- **Task brief**: Update the entries from the line with "pose: elev=211.3 azim=92.1" to the line with "Dot at: (252, 263)" by replacing "dist" with "distance" and leaving all else unchanged. Reproduce only those lines.

▼

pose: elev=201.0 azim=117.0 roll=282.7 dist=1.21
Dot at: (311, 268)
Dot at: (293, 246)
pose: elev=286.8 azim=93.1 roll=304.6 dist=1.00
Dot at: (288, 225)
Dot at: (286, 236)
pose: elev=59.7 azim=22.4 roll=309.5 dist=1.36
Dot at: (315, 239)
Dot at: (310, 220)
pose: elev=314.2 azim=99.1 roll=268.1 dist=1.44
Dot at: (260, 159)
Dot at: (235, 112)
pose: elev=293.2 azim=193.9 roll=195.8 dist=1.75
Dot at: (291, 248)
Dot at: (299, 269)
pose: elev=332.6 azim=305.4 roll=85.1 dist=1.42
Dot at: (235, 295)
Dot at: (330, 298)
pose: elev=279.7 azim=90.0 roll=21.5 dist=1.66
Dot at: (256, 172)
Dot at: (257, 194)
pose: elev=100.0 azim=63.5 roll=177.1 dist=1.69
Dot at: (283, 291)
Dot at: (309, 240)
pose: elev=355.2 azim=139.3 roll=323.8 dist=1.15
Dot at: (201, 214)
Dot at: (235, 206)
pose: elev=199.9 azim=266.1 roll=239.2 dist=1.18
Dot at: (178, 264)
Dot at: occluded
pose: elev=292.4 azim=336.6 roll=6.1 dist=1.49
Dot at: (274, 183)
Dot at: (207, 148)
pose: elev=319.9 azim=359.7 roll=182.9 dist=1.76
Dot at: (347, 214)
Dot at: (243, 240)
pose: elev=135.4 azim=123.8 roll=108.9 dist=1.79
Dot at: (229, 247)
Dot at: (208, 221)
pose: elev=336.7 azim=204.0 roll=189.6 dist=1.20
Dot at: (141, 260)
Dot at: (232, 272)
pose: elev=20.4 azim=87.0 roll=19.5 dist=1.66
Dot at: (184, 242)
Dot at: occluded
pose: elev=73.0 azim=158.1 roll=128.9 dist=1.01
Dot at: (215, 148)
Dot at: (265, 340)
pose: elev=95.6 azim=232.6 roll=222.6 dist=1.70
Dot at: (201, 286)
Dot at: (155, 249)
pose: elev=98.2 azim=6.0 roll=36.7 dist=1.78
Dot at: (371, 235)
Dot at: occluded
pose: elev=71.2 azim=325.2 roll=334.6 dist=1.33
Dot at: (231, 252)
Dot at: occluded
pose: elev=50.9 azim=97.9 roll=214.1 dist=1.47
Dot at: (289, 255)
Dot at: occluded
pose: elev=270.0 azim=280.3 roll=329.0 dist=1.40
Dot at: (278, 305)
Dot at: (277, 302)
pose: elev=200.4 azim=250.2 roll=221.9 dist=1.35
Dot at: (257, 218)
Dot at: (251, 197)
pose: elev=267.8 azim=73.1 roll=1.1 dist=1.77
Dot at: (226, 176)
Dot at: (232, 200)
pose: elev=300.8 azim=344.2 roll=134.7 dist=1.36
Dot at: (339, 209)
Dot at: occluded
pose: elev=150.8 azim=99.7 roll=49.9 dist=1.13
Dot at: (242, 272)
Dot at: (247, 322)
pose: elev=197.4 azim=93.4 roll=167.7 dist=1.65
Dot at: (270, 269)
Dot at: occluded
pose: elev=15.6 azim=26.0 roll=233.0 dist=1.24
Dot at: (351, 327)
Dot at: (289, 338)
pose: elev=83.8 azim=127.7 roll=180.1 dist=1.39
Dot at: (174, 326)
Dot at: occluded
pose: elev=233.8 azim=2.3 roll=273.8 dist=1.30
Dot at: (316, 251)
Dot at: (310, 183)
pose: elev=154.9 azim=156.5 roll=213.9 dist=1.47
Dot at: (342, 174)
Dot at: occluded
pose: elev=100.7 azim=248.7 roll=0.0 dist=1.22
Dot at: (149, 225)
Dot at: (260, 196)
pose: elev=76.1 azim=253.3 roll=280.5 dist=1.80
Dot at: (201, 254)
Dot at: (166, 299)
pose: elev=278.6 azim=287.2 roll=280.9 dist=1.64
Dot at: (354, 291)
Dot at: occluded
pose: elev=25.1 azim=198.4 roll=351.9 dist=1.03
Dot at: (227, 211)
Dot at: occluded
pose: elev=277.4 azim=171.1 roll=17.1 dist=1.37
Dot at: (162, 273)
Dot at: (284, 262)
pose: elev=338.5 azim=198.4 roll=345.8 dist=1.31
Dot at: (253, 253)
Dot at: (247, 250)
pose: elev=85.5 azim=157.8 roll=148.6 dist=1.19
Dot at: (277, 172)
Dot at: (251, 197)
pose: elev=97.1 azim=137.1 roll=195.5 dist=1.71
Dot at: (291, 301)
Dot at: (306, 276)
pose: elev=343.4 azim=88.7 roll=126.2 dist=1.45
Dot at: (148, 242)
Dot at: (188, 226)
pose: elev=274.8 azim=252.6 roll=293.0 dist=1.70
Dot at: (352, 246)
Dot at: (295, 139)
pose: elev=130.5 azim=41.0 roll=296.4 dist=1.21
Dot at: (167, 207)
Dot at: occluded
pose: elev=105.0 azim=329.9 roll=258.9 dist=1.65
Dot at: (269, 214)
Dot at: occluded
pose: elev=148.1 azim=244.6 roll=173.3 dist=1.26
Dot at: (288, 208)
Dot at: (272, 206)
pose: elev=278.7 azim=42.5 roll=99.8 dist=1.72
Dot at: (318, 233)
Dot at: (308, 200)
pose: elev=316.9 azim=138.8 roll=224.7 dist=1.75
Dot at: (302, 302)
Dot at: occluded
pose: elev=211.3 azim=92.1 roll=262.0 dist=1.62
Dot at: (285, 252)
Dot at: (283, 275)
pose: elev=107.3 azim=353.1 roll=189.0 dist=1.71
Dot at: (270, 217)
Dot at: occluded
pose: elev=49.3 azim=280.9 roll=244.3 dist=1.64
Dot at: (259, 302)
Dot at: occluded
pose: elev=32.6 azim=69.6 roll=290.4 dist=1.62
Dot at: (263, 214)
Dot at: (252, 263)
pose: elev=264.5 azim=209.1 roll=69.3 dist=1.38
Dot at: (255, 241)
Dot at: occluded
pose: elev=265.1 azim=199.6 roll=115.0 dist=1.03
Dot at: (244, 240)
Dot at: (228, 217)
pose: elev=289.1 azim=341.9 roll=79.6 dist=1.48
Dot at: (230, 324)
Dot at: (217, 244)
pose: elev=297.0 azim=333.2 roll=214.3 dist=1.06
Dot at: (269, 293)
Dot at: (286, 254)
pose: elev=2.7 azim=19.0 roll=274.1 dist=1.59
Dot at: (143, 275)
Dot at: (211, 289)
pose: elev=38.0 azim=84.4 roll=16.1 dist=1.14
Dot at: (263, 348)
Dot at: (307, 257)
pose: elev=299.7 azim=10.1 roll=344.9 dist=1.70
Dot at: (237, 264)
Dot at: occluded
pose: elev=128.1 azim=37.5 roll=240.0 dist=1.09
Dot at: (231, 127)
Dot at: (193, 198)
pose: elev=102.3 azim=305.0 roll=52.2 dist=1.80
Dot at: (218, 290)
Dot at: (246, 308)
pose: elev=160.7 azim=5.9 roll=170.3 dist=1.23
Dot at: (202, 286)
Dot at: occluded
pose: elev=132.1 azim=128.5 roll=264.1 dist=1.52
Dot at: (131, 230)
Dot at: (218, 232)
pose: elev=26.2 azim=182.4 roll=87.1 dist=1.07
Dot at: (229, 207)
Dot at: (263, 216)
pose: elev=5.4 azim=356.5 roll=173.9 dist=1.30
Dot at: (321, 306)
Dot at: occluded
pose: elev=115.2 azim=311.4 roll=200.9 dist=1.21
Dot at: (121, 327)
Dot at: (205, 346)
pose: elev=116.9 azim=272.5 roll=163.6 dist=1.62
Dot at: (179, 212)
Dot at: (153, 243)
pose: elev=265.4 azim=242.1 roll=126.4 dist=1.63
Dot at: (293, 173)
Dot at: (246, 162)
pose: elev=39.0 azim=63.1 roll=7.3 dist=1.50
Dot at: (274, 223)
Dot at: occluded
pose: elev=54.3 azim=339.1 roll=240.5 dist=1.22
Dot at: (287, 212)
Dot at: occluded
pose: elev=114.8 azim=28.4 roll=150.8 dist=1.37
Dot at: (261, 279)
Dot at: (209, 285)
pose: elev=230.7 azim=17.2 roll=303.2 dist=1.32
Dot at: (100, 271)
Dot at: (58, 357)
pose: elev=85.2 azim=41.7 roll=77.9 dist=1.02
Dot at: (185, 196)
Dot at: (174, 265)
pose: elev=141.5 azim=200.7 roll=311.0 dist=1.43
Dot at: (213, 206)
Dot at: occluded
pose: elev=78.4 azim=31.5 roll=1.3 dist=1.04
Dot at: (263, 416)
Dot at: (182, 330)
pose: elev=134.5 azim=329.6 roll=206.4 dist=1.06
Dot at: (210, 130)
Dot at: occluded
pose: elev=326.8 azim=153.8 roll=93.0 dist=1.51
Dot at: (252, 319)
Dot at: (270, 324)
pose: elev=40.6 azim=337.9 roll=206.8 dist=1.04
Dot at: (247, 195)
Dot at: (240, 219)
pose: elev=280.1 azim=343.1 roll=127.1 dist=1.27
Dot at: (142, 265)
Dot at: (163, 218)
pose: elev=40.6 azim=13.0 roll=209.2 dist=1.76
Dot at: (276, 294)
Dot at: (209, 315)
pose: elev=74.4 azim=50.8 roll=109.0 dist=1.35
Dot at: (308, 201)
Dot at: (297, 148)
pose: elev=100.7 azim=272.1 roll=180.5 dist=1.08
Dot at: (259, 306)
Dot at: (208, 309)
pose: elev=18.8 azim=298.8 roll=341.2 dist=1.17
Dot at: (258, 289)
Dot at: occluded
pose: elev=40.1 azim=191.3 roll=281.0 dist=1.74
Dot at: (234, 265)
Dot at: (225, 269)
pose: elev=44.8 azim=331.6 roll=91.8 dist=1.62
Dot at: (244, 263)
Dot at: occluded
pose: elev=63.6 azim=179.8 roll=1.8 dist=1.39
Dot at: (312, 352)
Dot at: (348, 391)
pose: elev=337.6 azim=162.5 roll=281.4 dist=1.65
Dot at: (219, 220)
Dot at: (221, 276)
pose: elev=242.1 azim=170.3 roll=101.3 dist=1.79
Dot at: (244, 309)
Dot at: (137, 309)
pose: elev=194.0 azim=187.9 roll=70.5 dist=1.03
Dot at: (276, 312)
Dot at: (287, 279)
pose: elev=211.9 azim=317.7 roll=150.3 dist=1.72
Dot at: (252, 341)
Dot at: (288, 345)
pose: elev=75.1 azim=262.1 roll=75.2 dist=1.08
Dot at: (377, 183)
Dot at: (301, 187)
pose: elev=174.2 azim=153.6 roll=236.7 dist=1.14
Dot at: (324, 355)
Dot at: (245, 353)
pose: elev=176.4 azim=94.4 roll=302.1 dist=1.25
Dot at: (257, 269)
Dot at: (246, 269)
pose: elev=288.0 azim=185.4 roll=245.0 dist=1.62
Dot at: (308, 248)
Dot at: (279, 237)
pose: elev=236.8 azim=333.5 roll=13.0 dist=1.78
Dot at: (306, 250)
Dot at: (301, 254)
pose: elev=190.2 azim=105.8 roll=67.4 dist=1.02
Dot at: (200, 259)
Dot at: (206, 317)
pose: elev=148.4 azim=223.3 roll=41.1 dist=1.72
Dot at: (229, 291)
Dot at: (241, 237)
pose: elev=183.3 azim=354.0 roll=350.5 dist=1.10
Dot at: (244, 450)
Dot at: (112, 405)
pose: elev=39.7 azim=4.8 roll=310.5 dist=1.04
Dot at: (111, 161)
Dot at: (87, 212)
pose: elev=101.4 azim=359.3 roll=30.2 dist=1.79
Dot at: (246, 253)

▲

- **Answer to this exercise**:
pose: elev=211.3 azim=92.1 roll=262.0 distance=1.62
Dot at: (285, 252)
Dot at: (283, 275)
pose: elev=107.3 azim=353.1 roll=189.0 distance=1.71
Dot at: (270, 217)
Dot at: occluded
pose: elev=49.3 azim=280.9 roll=244.3 distance=1.64
Dot at: (259, 302)
Dot at: occluded
pose: elev=32.6 azim=69.6 roll=290.4 distance=1.62
Dot at: (263, 214)
Dot at: (252, 263)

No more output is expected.